- [WHAT YOU NEED TO DO]:
Each line of the listing that contains "processInboundSMS" should be found and copied.

--- PROVIDED DATA ---

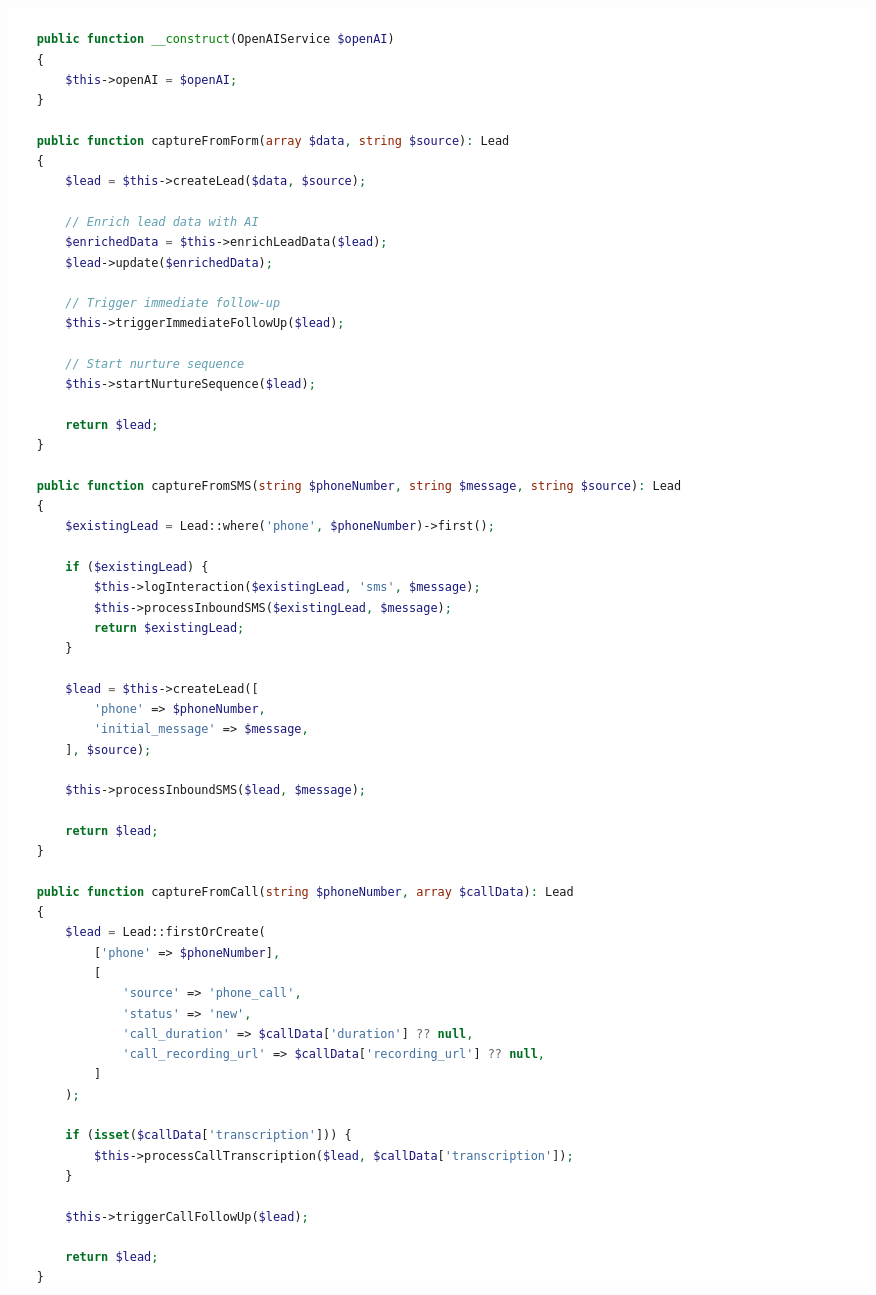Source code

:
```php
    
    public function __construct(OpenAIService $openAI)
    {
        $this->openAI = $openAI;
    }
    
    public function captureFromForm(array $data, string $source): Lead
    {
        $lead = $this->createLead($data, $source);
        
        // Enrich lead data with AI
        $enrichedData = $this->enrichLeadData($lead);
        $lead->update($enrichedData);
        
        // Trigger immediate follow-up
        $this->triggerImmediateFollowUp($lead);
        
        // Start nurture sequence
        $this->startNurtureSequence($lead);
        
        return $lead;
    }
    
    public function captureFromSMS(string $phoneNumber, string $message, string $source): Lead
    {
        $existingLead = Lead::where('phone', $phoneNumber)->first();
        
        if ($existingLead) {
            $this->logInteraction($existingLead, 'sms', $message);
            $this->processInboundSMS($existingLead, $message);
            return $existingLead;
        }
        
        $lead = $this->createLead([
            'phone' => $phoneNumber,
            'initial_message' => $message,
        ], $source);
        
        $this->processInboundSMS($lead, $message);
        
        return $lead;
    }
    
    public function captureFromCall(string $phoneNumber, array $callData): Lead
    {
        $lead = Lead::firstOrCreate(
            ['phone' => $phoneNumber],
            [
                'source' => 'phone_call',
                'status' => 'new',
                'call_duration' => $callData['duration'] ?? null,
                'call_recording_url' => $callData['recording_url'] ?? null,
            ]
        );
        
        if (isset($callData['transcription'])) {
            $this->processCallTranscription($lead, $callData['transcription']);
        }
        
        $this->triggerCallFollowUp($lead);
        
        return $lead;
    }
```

---
--- PROVIDED DATA ---

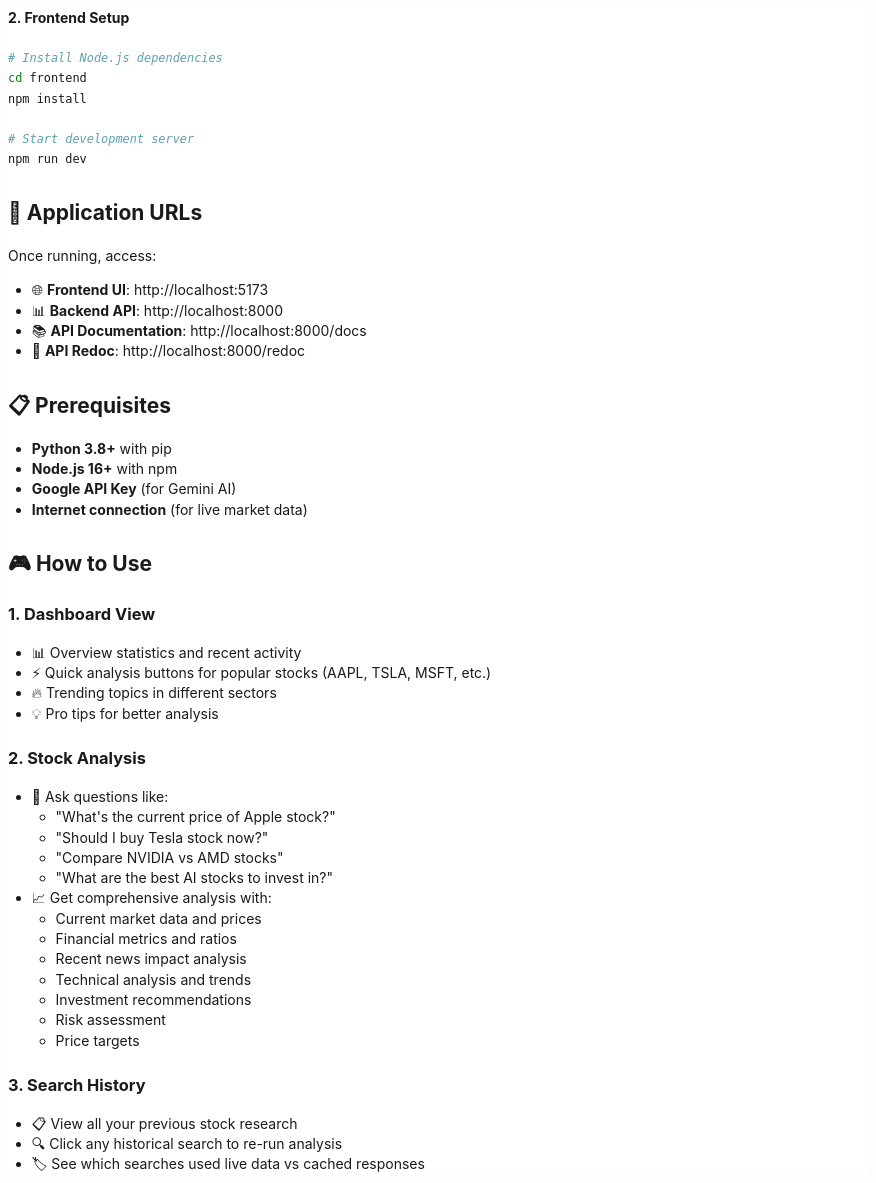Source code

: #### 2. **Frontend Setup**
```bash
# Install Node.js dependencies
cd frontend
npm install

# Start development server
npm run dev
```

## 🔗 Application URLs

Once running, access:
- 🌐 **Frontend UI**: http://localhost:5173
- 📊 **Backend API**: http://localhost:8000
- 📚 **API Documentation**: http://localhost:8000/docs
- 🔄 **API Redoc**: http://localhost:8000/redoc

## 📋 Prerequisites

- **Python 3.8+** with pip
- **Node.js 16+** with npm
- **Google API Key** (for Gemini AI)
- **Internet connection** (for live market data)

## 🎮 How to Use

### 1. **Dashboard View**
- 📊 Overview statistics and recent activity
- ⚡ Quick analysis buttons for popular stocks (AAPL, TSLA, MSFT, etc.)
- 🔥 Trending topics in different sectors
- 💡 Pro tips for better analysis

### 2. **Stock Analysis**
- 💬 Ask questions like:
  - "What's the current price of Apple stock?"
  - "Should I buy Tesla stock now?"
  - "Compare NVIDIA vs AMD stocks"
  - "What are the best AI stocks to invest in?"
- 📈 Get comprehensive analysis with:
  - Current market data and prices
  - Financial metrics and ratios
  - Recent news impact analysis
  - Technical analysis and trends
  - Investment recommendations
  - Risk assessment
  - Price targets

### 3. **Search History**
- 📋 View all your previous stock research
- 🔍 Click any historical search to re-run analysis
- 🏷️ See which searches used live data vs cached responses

---
--- PROVIDED DATA ---

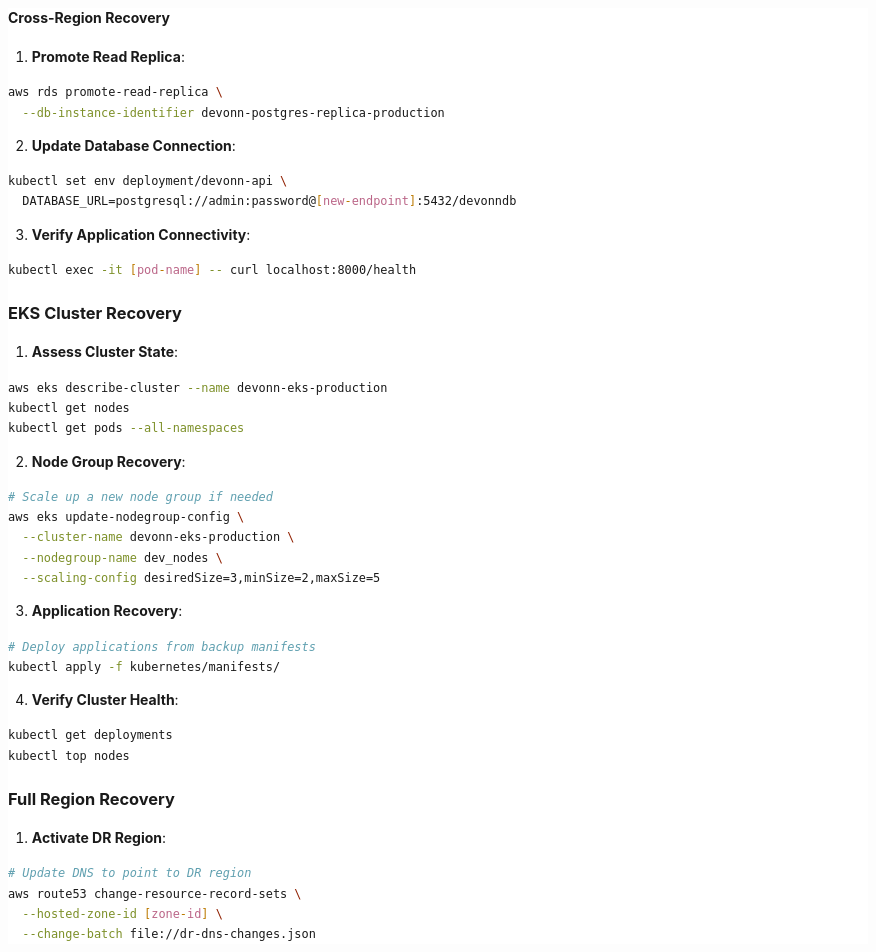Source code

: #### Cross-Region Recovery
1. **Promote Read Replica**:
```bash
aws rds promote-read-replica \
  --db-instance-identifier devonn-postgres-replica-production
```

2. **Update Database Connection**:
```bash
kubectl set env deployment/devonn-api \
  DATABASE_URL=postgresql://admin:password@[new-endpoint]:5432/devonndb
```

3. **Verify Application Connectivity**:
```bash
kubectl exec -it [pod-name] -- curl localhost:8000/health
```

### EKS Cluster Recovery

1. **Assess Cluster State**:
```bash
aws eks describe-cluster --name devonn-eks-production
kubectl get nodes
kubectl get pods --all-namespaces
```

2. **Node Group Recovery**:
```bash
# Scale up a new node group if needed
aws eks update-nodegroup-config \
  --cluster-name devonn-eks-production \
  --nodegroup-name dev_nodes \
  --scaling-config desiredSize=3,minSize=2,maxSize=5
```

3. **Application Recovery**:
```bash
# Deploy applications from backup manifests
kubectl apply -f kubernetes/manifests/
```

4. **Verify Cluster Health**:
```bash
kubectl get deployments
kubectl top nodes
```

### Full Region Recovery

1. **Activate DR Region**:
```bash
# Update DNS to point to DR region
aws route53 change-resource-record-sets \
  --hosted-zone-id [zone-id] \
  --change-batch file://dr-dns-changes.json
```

---

- [YOUR SOLUTION]:
            $this->processInboundSMS($existingLead, $message);
        $this->processInboundSMS($lead, $message);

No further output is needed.